* [Exercise]:
Could you say how many lines in the records include "CROSS"? Please give the number by itself.

── Raw data ──

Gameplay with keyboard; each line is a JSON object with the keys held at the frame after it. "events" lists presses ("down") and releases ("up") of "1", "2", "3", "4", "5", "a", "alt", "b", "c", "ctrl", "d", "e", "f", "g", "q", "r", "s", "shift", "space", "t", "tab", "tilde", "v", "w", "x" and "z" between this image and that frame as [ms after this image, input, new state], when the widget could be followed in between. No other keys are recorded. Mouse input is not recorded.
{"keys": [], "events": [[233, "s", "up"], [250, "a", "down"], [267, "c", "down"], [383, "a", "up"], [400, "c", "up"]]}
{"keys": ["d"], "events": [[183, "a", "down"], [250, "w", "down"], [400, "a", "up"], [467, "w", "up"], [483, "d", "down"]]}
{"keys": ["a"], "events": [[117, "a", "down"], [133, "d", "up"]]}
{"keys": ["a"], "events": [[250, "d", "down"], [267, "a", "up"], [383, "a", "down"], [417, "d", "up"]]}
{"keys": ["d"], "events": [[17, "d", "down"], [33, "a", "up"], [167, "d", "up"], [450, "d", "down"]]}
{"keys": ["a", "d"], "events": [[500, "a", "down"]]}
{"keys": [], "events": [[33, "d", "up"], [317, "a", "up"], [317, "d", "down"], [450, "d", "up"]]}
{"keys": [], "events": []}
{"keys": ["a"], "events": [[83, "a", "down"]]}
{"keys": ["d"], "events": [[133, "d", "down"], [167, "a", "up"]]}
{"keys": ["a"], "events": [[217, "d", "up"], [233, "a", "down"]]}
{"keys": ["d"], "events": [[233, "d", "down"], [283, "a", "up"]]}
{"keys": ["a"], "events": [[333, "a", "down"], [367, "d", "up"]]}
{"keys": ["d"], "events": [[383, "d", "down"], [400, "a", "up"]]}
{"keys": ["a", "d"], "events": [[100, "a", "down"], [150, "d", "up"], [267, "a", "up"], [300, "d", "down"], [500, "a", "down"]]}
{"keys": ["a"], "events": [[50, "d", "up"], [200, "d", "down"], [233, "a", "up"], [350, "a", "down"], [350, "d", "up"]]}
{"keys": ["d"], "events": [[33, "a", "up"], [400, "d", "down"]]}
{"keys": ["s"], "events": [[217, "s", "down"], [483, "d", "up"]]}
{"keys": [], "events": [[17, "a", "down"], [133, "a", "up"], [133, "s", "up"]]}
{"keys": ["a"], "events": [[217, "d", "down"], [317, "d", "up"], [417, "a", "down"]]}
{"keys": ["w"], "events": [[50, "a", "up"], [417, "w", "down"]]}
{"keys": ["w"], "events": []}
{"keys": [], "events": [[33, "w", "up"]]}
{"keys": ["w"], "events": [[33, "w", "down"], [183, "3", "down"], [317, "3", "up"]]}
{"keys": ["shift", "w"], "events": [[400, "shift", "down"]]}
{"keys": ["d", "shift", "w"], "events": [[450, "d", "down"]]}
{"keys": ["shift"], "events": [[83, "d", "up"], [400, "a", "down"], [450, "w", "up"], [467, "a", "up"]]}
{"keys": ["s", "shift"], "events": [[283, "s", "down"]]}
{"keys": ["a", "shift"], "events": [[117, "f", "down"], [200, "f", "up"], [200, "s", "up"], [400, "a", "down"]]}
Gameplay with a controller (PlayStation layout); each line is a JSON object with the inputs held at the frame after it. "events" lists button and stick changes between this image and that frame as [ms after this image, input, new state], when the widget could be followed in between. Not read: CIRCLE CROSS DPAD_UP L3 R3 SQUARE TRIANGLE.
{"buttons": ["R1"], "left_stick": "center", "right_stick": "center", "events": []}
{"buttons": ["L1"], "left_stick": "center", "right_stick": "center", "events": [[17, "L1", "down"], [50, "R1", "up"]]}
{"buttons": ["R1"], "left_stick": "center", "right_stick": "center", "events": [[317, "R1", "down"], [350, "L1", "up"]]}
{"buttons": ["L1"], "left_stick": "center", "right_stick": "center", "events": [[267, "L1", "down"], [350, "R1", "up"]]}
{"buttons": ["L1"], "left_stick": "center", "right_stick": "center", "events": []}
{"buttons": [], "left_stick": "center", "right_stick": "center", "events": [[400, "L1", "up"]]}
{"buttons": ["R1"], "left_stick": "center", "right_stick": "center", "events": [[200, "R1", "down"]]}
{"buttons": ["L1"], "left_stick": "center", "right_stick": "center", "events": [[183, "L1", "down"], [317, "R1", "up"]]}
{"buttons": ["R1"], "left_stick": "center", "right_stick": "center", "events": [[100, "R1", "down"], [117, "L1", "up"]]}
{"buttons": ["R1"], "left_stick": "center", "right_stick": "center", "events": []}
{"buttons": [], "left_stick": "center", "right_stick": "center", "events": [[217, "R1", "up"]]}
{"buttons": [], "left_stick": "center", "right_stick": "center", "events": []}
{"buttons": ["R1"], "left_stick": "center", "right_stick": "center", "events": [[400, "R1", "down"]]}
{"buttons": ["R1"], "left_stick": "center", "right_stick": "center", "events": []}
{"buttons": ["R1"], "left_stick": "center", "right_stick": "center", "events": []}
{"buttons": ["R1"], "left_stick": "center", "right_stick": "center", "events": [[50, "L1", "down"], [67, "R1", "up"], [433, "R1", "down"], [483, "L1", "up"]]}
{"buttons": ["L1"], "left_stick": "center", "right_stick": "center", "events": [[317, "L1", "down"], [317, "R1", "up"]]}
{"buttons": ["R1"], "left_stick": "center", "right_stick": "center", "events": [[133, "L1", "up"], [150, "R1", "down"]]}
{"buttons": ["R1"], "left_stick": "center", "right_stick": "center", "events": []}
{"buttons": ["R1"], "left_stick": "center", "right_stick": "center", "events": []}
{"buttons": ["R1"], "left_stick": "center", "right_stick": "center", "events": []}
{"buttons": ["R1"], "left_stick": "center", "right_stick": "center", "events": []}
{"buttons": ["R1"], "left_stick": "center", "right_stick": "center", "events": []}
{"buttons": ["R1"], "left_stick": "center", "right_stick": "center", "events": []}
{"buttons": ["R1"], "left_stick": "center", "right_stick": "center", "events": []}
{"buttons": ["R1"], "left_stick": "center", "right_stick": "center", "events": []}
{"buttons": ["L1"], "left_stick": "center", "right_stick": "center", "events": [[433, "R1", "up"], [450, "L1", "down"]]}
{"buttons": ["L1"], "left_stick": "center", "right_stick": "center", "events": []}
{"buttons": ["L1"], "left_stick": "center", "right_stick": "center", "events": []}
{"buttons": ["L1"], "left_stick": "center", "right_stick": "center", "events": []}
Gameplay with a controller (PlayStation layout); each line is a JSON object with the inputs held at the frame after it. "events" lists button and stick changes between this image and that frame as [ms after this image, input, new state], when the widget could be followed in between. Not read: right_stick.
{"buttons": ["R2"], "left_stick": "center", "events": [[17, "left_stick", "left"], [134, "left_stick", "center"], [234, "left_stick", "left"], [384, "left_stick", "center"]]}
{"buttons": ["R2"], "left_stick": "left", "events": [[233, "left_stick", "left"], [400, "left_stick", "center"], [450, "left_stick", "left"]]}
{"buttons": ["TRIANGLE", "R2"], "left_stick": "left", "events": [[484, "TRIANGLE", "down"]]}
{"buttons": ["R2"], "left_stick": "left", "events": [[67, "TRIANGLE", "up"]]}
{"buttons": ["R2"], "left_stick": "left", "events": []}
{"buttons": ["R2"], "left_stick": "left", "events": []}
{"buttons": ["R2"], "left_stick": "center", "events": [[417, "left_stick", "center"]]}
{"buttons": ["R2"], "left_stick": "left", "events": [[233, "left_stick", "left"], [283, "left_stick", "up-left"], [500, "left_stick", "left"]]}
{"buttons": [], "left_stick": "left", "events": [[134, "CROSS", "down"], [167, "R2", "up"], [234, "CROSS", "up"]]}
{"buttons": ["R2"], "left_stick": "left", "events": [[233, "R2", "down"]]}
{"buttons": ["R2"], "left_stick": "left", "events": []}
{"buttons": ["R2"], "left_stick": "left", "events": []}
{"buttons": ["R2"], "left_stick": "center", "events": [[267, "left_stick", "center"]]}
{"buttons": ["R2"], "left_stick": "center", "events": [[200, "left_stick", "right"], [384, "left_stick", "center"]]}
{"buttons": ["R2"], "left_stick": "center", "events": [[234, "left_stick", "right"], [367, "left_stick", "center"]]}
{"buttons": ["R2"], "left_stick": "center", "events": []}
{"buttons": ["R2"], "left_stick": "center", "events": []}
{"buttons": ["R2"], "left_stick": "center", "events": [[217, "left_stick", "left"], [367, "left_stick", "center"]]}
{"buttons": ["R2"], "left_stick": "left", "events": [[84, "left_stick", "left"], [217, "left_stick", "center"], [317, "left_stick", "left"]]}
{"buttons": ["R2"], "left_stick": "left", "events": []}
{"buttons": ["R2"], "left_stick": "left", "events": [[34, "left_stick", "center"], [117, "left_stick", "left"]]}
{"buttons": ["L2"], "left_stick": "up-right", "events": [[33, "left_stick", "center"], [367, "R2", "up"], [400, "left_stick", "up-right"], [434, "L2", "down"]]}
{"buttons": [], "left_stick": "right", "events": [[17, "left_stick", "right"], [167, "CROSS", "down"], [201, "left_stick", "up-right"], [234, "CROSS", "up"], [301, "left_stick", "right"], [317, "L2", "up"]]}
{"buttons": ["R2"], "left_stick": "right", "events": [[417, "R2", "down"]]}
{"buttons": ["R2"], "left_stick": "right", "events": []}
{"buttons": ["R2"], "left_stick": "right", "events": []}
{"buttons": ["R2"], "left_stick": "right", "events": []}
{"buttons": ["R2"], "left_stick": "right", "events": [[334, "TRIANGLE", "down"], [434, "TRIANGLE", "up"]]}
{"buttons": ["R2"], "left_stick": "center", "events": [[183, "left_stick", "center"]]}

───

* [Task result]:
3